To investigate the efficacy and safety of locoregional radiotherapy in de novo ...mNPC.
Patients with biopsy-proven mNPC, who demonstrated complete or partial response (RECIST v1.1) following 3 cycles of cisplatin and fluorouracil chemotherapy, were enrolled. Eligible patients were randomly assigned (1:1) to receive either chemotherapy plus radiotherapy or chemotherapy alone. Overall, 126 of 173 patients screened were eligible to the study, and randomized to chemotherapy plus radiotherapy (n = 63) or chemotherapy alone (n = 63). Median (IQR) follow-up duration was 26.7 (17.2-33.5) months.
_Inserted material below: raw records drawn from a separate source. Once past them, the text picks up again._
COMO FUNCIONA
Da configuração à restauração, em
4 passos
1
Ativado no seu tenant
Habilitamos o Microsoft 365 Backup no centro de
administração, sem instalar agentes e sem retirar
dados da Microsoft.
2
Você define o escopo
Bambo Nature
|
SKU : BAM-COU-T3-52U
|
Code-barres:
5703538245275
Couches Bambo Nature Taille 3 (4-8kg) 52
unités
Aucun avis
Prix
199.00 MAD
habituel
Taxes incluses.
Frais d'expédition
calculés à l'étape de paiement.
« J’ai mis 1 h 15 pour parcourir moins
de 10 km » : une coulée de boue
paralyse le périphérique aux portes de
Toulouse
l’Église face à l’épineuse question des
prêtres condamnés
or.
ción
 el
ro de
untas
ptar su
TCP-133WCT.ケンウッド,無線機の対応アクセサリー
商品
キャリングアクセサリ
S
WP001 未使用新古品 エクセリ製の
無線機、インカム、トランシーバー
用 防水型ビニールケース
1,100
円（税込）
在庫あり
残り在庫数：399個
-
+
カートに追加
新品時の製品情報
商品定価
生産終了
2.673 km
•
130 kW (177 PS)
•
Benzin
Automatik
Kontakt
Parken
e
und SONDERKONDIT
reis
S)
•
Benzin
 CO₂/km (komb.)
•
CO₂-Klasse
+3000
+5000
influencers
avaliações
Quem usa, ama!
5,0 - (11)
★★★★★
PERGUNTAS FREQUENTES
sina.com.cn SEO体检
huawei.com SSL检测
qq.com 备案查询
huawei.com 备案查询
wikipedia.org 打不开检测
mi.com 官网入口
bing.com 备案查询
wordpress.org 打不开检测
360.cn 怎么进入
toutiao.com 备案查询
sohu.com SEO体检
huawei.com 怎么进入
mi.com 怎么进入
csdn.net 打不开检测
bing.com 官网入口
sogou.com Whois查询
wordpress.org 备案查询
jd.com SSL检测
The chemotherapy regimens were fluorouracil continuous intravenous infusion at 5 g/m2 over 120 hours and 100 mg/m2 intravenous cisplatin on day 1, administered every 3 weeks for 6 cycles. Patients assigned to the chemotherapy plus radiotherapy group received intensity-modulated radiotherapy (IMRT) after chemotherapy.
The primary end point of the study was overall survival (OS). The secondary end point was progression-free survival (PFS) and safety.
Overall, 126 patients were enrolled (105 men 83.3% and 21 women 16.7%; median IQR age, 46 39-52 years). The 24-month OS was 76.4% (95% CI, 64.4%-88.4%) in the chemotherapy plus radiotherapy group, compared with 54.5% (95% CI, 41.0%-68.0%) in the chemotherapy-alone group. The study met its primary end point of improved OS (stratified hazard ratio HR, 0.42; 95% CI, 0.23-0.77; P = .004) in favor of chemotherapy plus radiotherapy. Progression-free survival was also improved in the chemotherapy plus radiotherapy group compared with the chemotherapy-alone group (stratified HR, 0.36; 95% CI, 0.23-0.57). No significant differences in acute hematological or gastrointestinal toxic effects were observed between the treatment arms. The frequency of acute grade 3 or higher dermatitis, mucositis, and xerostomia was 8.1%, 33.9%, and 6.5%, respectively, in the chemotherapy plus radiotherapy group. The frequency of late severe grade 3 or higher hearing loss and trismus was 5.2% and 3.4%, respectively, in the chemotherapy plus radiotherapy group.
In this randomized clinical trial, radiotherapy added to chemotherapy significantly improved OS in chemotherapy-sensitive patients with mNPC.
ClinicalTrials.gov Identifier: NCT02111460.